§ Brief
Copy out the text of every one of the records below word for word, keeping each line as it appears. Leave the pictures out of your answer.

§ Records provided

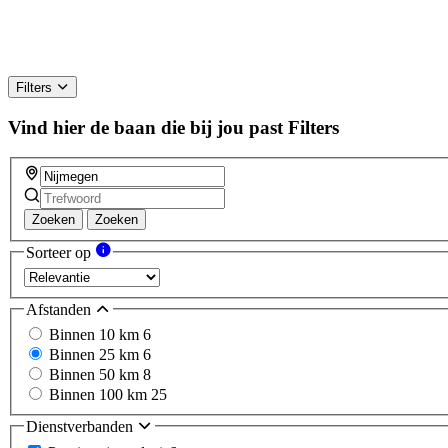
Filters
Vind hier de baan die bij jou past
Filters
Zoeken
Zoeken
Sorteer op
Afstanden
Binnen 10 km
6
Binnen 25 km
6
Binnen 50 km
8
Binnen 100 km
25
Dienstverbanden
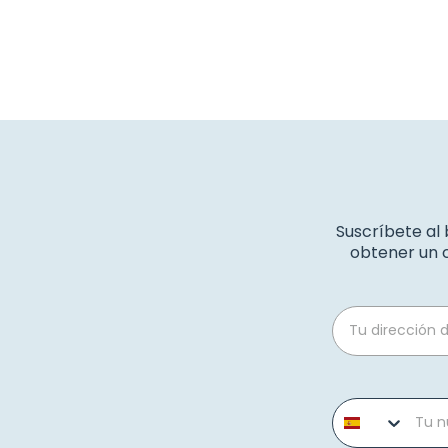
Suscríbete al
obtener un c
Email
Phone number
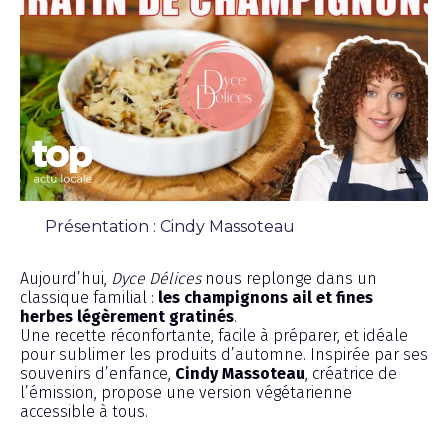
Présentation : Cindy Massoteau
Émission
Aujourd’hui,
Dyce Délices
nous replonge dans un
classique familial :
les champignons ail et fines
herbes légèrement gratinés
.
Une recette réconfortante, facile à préparer, et idéale
pour sublimer les produits d’automne. Inspirée par ses
souvenirs d’enfance,
Cindy Massoteau
, créatrice de
l’émission, propose une version végétarienne
accessible à tous.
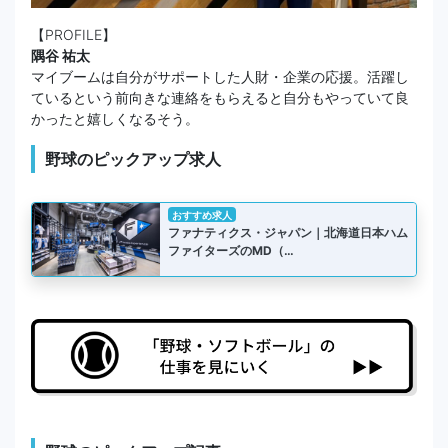
【PROFILE】
隅谷 祐太
マイブームは自分がサポートした人財・企業の応援。活躍し
ているという前向きな連絡をもらえると自分もやっていて良
かったと嬉しくなるそう。
野球のピックアップ求人
おすすめ求人
ファナティクス・ジャパン｜北海道日本ハム
ファイターズのMD（…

§ Solution to the problem
Filters
Vind hier de baan die bij jou past
Filters
Zoeken
Zoeken
Sorteer op
Afstanden
Binnen 10 km
6
Binnen 25 km
6
Binnen 50 km
8
Binnen 100 km
25
Dienstverbanden
Suscríbete al
obtener un c
Email
Phone number
Présentation : Cindy Massoteau
Émission
Aujourd’hui,
Dyce Délices
nous replonge dans un
classique familial :
les champignons ail et fines
herbes légèrement gratinés
.
Une recette réconfortante, facile à préparer, et idéale
pour sublimer les produits d’automne. Inspirée par ses
souvenirs d’enfance,
Cindy Massoteau
, créatrice de
l’émission, propose une version végétarienne
accessible à tous.
【PROFILE】
隅谷 祐太
マイブームは自分がサポートした人財・企業の応援。活躍し
ているという前向きな連絡をもらえると自分もやっていて良
かったと嬉しくなるそう。
野球のピックアップ求人
おすすめ求人
ファナティクス・ジャパン｜北海道日本ハム
ファイターズのMD（…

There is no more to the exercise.